In a recent opening speech by Marc Andreessen, co-founder of the renowned venture capital firm a16z, he specifically mentioned that the Kimi model from China is one of the leading open-source models. From benchmark tests, it has basically replicated the reasoning capabilities of GPT-5. Besides the global 'supernova' DeepSeek, Qwen, ByteDance, Kimi, and others also possess strong competitiveness. Among them, Kimi is the only startup.
The Essence of Intelligence
From Doubao to Kimi, the strategic choices of these three players in the AI Agents landscape not only reflect differences in product functionality but also offer insights into the core value of an agent.
Diverse interpretations shape their future competitive dimensions.
Doubao defines how to leverage agents to process unstructured creative inputs and deliver emotional and interactive value. This necessitates a model with robust multimodal generation and style imitation capabilities. The ecosystem determines where the competitive moat lies; Doubao's ecosystem is a traffic network for content creation and distribution, with its barrier lying in its ability to consistently produce viral content and inspire User-Generated Content (UGC).
Qianwen defines how to utilize agents to comprehend structured business intentions and deliver transactional and efficiency value, requiring its model to possess extremely high intent recognition accuracy and API invocation reliability. Qianwen relies on Alibaba's business operating system, with its barrier lying in the seamless integration depth of services such as payment, logistics, and local life.
Kimi Agent is attempting to define how to employ agents to handle complex professional tasks and deliver productivity and solution value. This requires the model to possess deep logical reasoning, task planning, and long-term memory capabilities. By constructing standards for 'model + tool + workflow' in professional scenarios, Kimi is strengthening its understanding and satisfaction of complex demands in vertical industries, attracting professional users and organizations with strong payment willingness.
Ultimately, Doubao, Qianwen, Kimi, and numerous other companies are defining and quantifying the value of intelligence in diverse forms and productizing it.
In this new era, AI Agents further amplify the value of intelligence.
The initial step is the tokenization of value, where each company breaks down vague intelligence capabilities into standardizable and measurable minimum units. This is akin to assigning the kilowatt-hour unit to electricity, making the consumption and pricing of intelligence feasible and laying the foundation for commercialization.
Next is the circulation of value. Once the value of intelligence is quantified, it can freely combine and circulate within the ecosystem, with agents becoming the trading interface for the value of intelligence.
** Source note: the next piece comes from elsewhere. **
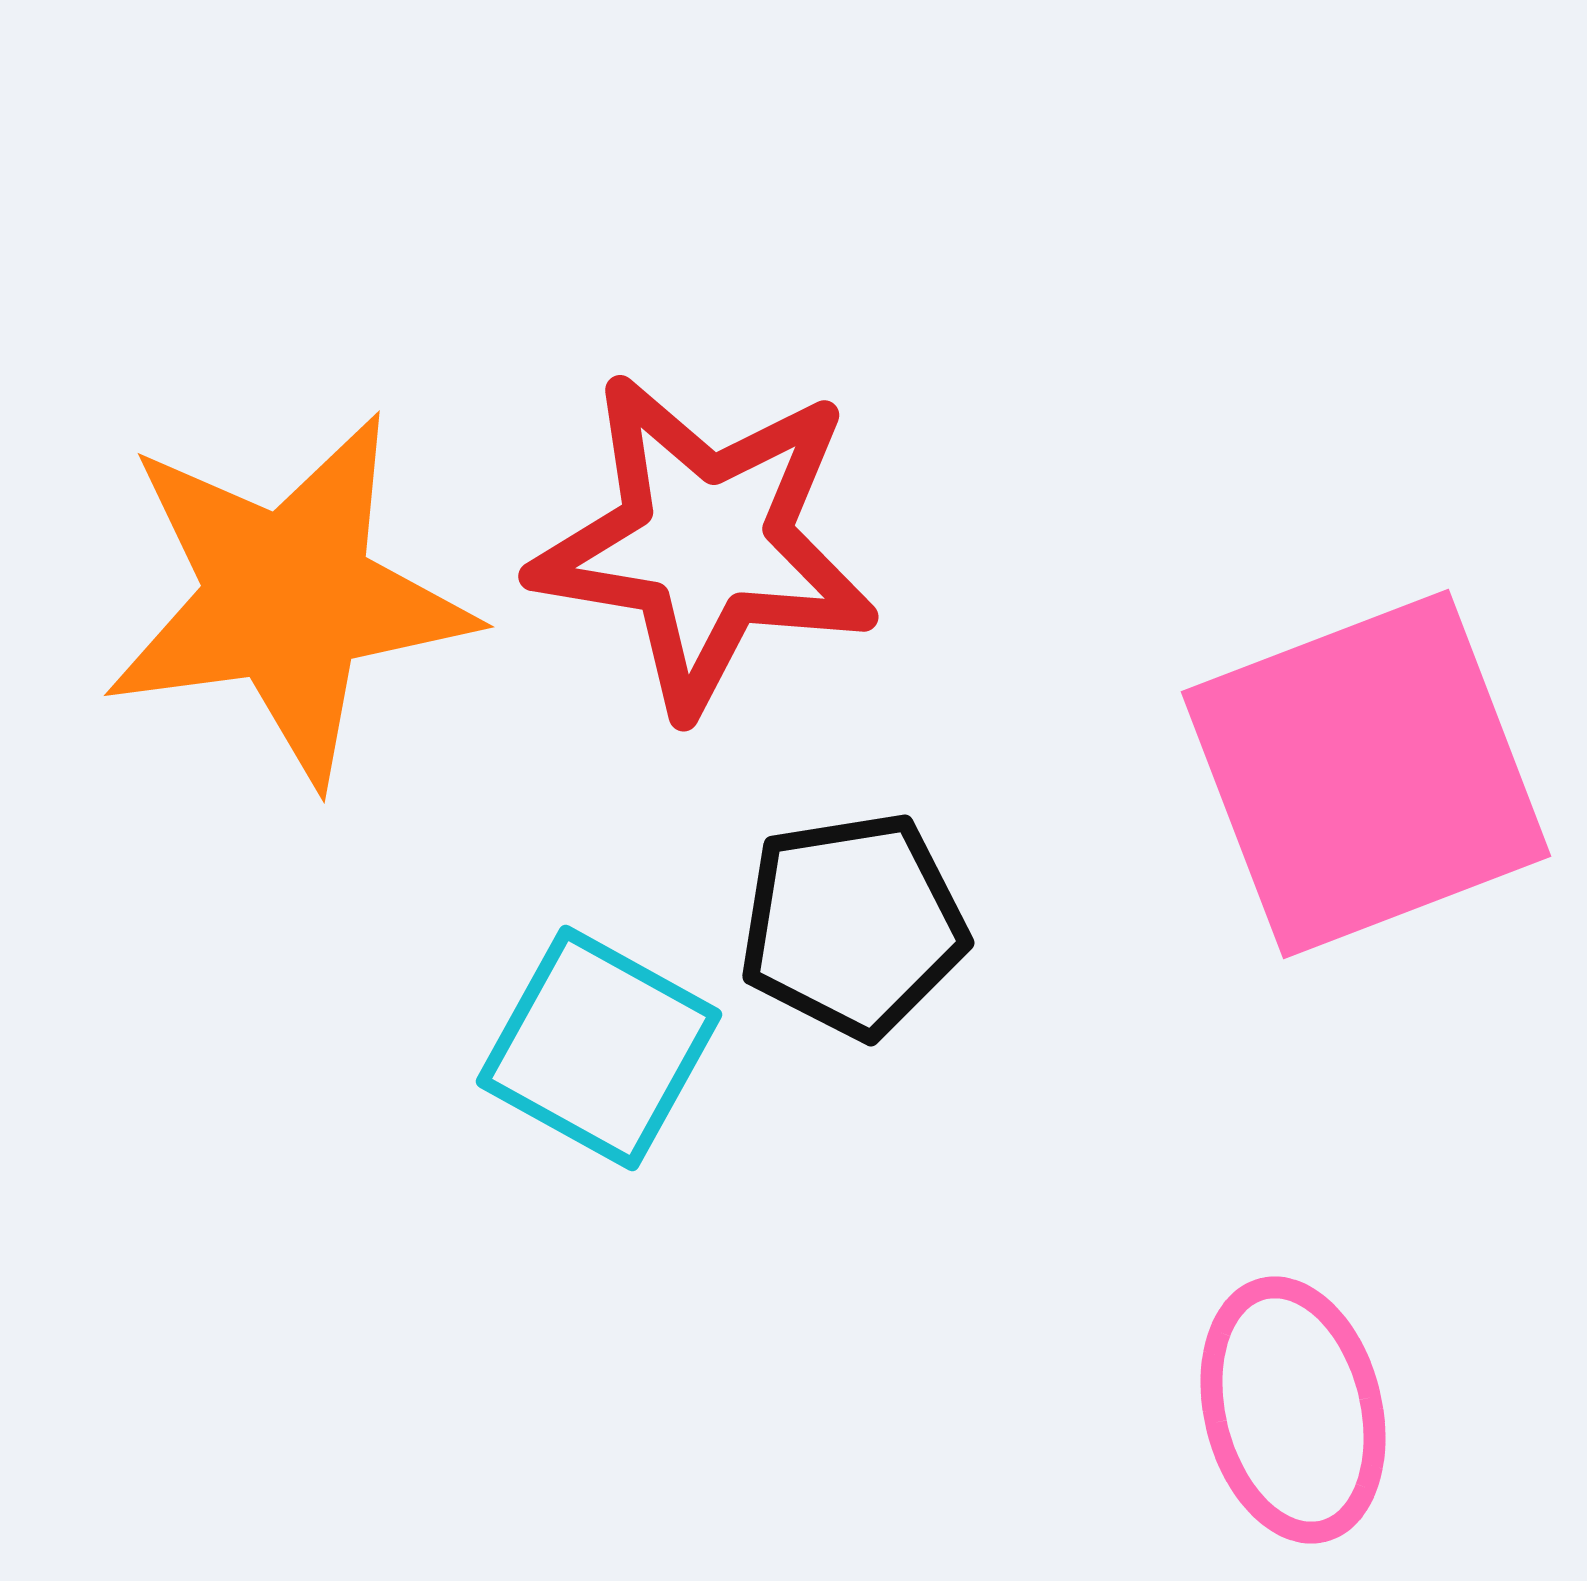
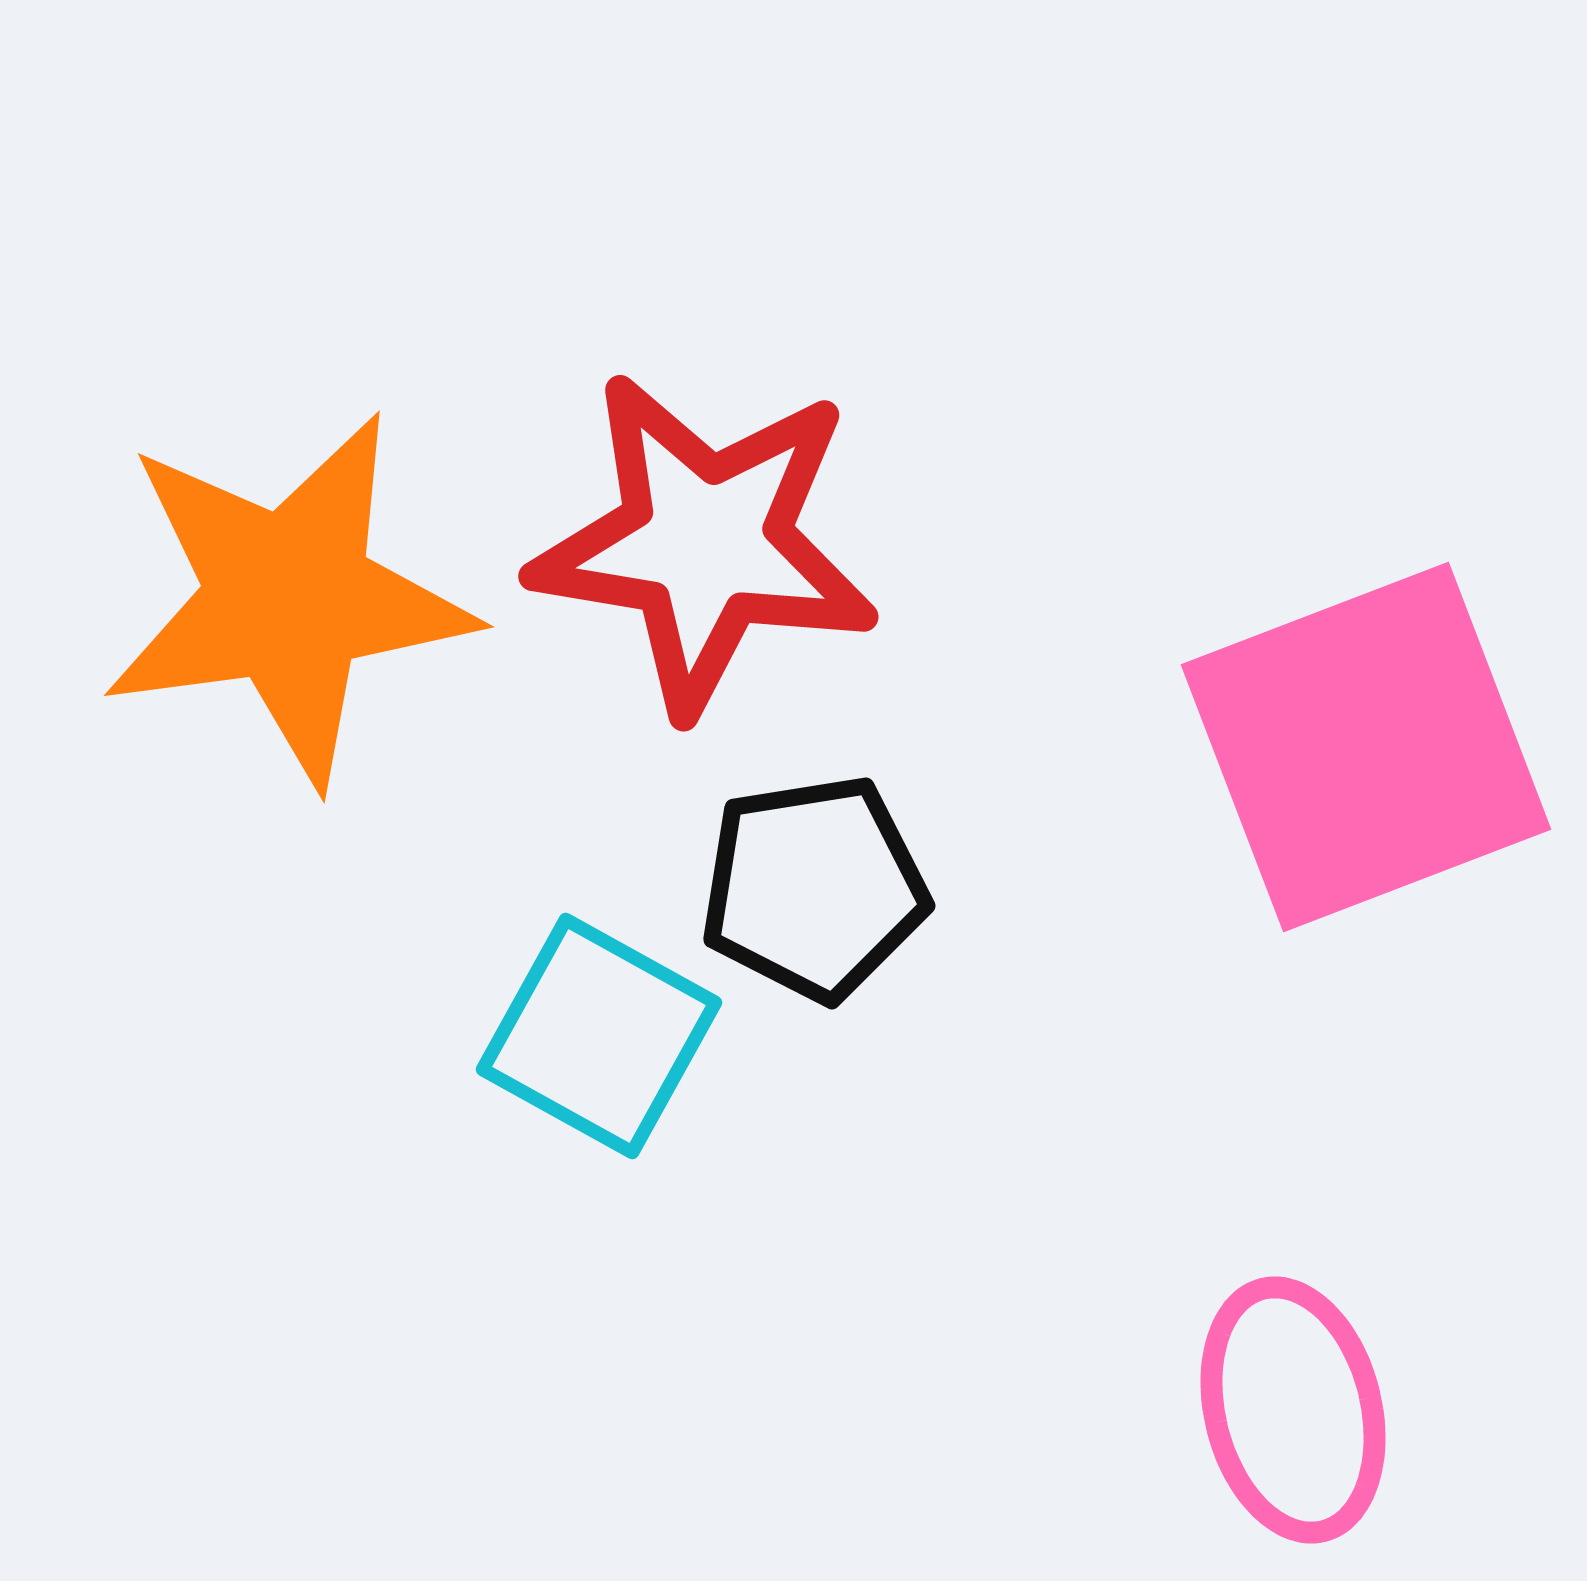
pink square: moved 27 px up
black pentagon: moved 39 px left, 37 px up
cyan square: moved 12 px up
A typical example is Qianwen, where transactional intentions and services circulate, and the value of tokens multiplies across various scenarios such as e-commerce and local life.
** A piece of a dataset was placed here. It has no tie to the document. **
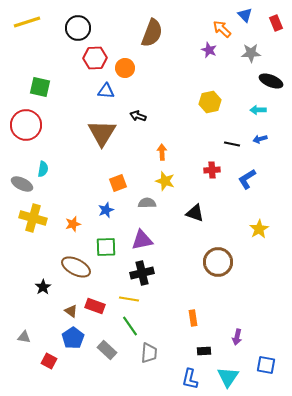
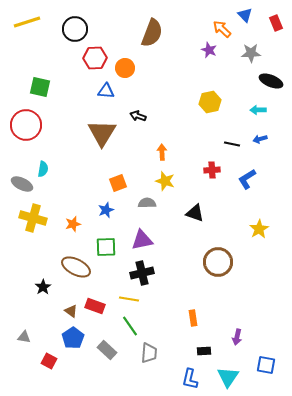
black circle at (78, 28): moved 3 px left, 1 px down
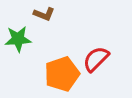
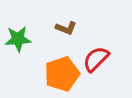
brown L-shape: moved 22 px right, 14 px down
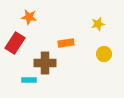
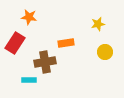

Finally, there is value recombination, which is also the deepening from the tool layer to the work and organizational layers mentioned by Google.
If cost-effective intelligence can be accessed on-demand like water and electricity, the underlying logic of enterprises may be rewritten. Companies would not need to hire expert teams but could obtain top-tier capabilities in a field simply by accessing professional vertical agents, thereby breaking through original capability barriers. Innovation may not be confined to internal generation but could also stem from the creative combination of external intelligent services.
As the co-founder of a16z said, we are witnessing a historic encounter between a 'hyper-deflationary' unit cost of intelligence and a 'hyper-inflationary' demand for intelligent applications.
AI Agents happen to be the key to unlocking intelligent value and influencing its flow.